BEGIN Extract provided

Geosphere: Moving and Changing

When you look at a mountain, or a valley, do you wonder how it got there?

A farm is nestled at the base of beautiful mountains. These mountains are volcanoes.

When you look at a map of the world, have you ever noticed how the continents look as though they could almost fit together like a puzzle?

Earth is very old – over 4.5 billion years old. And the land on our planet is constantly moving and changing. It’s happening right NOW!

It’s weird to think about, right? I mean, we know about the water cycle, so we know water on Earth is moving and changing. And we know about wind and changing weather, so we know there’s lots going on in the atmosphere. Plants and animals are growing and moving. That’s no surprise. But sometimes we don’t think about how the very ground beneath us is also moving and changing.

Being the good scientific thinkers you are, I know you’re saying, “WHAT?!? That sounds a little CRAZY! What’s your EVIDENCE?” So, recently I traveled to the country of Iceland to gather some photographic evidence for you.

Ms. Christie-Blick climbing mountains in Iceland. They are all volcanoes in this picture. These have been dormant a long time. The “ground” you see is volcanic ash.

Iceland has many mountains because it sits between two continental plates. Since it is right at the edge of two plates, the ground here moves A LOT. This movement causes friction, which creates heat, melting rock underground.


Can you find the country of Iceland? Part of the country is on the North American Plate, and part of it is on the Eurasian Plate. It’s on the boundary of both plates.


Look for the “You Are Here” star on the map, showing that Iceland is at the two plate boundaries.


The underground natural heating creates some weird and wonderful phenomenon around Iceland, like mud pots….

and geysers.

The liquid rock under Iceland, called magma, sometimes breaks through the surface of the earth. We call this a volcano.

When it erupts, the liquid rock from under the earth pours onto the top of the earth and creates more land. As the lava cools, it mounds up higher and higher and can become a very tall mountain, or it can spread out.


Ms. Christie-Blick walks across cooled lava, which has spread across the land for many miles in all directions.

END Extract provided
BEGIN The data

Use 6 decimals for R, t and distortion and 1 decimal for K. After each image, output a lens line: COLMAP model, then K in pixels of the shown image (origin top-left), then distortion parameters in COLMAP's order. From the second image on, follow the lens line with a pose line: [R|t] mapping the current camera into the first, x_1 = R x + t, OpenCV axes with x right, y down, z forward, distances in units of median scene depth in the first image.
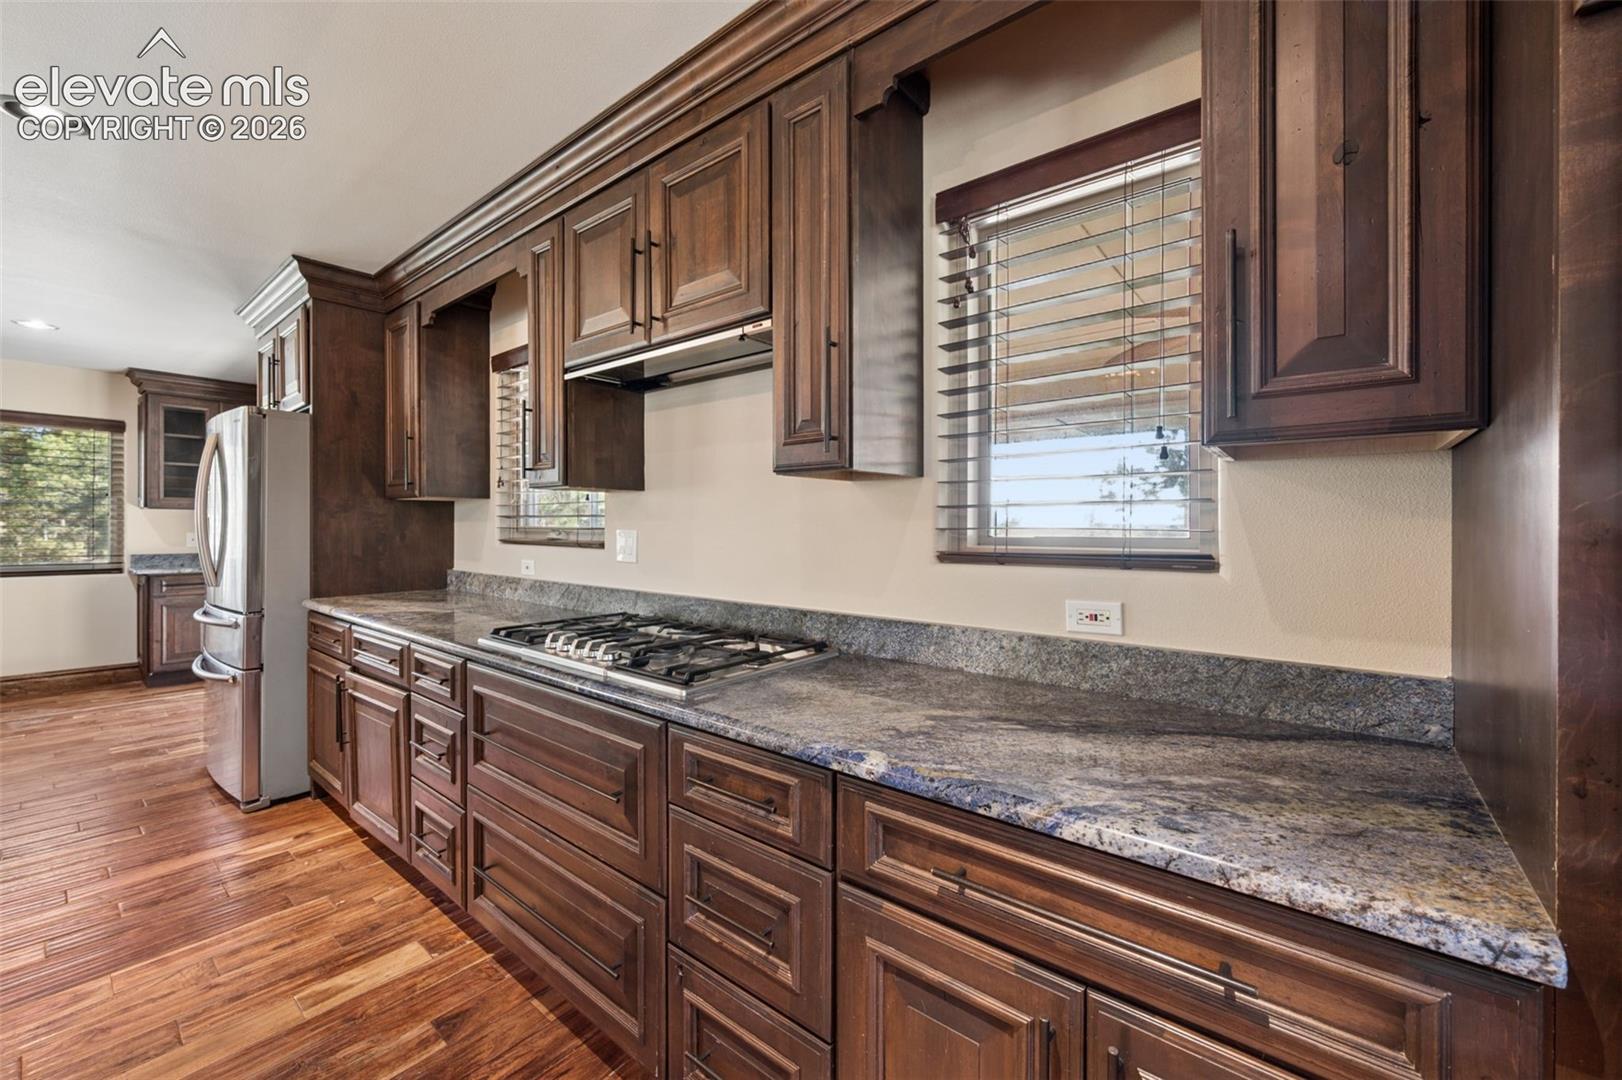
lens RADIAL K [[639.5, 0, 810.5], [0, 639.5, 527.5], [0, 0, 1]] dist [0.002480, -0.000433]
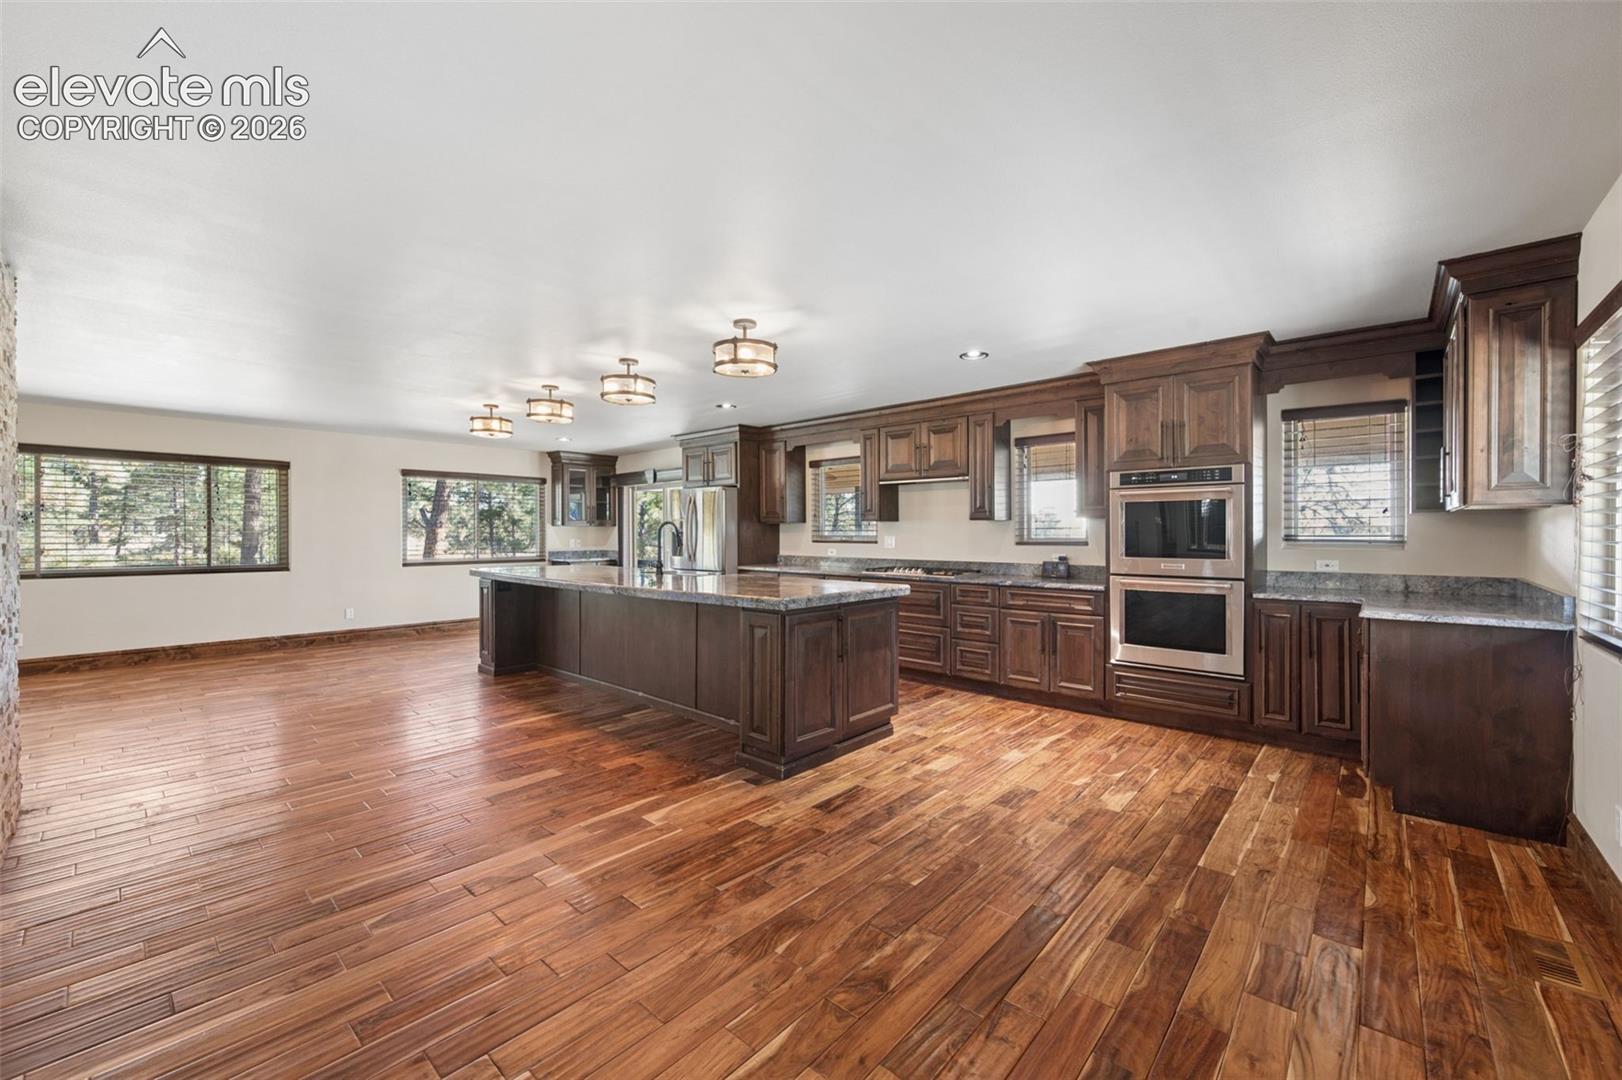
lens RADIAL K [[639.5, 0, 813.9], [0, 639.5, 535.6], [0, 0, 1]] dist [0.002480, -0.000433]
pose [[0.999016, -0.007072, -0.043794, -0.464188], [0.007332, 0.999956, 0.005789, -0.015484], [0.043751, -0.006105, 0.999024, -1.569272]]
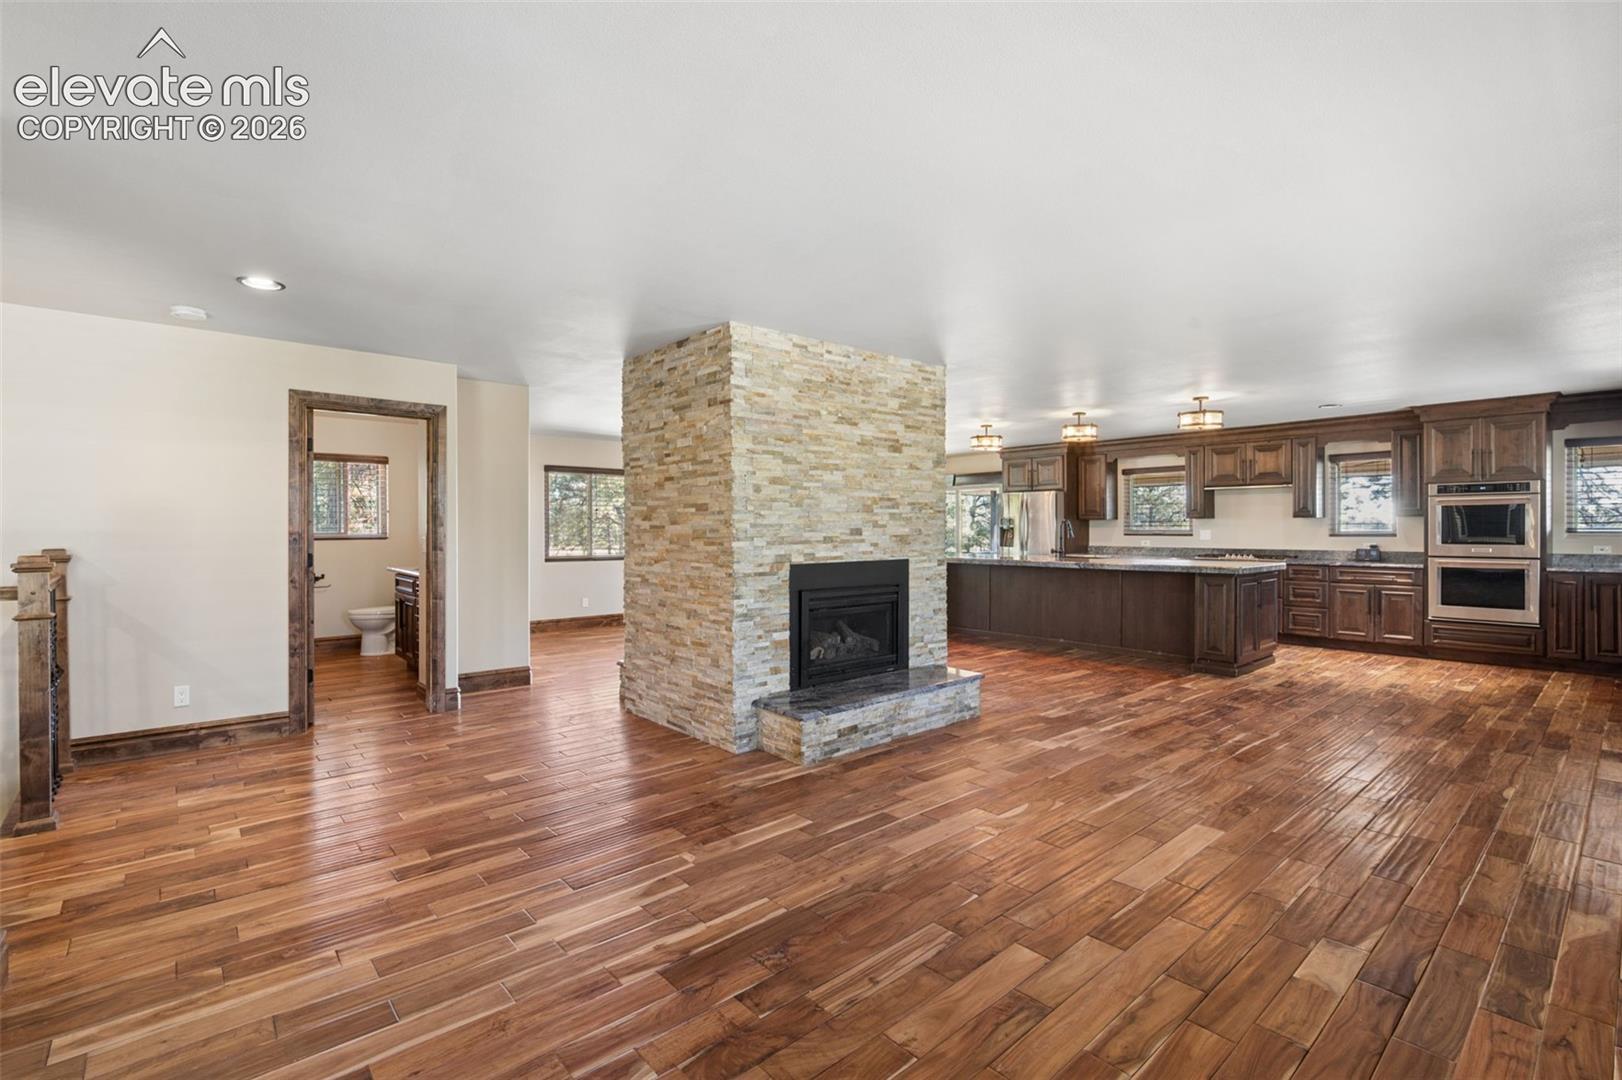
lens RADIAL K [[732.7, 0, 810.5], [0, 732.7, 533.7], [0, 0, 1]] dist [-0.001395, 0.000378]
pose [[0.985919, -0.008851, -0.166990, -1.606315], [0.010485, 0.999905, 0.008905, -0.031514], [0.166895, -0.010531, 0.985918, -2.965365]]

END The data

- **Directions**:
1 – Besides the ground, which parts of the natural world does the geosphere text say are moving or changing?
2 – In the geosphere text, what is the liquid rock under Iceland called?
3 – Reproduce word for word everything in the geosphere text from "Earth is very" down to "is volcanic ash.".

- **Responses in order**:
1 –
Water on Earth
The atmosphere, with its wind and changing weather
Plants and animals

2 – Magma.

3 –
Earth is very old – over 4.5 billion years old. And the land on our planet is constantly moving and changing. It’s happening right NOW!

It’s weird to think about, right? I mean, we know about the water cycle, so we know water on Earth is moving and changing. And we know about wind and changing weather, so we know there’s lots going on in the atmosphere. Plants and animals are growing and moving. That’s no surprise. But sometimes we don’t think about how the very ground beneath us is also moving and changing.

Being the good scientific thinkers you are, I know you’re saying, “WHAT?!? That sounds a little CRAZY! What’s your EVIDENCE?” So, recently I traveled to the country of Iceland to gather some photographic evidence for you.

Ms. Christie-Blick climbing mountains in Iceland. They are all volcanoes in this picture. These have been dormant a long time. The “ground” you see is volcanic ash.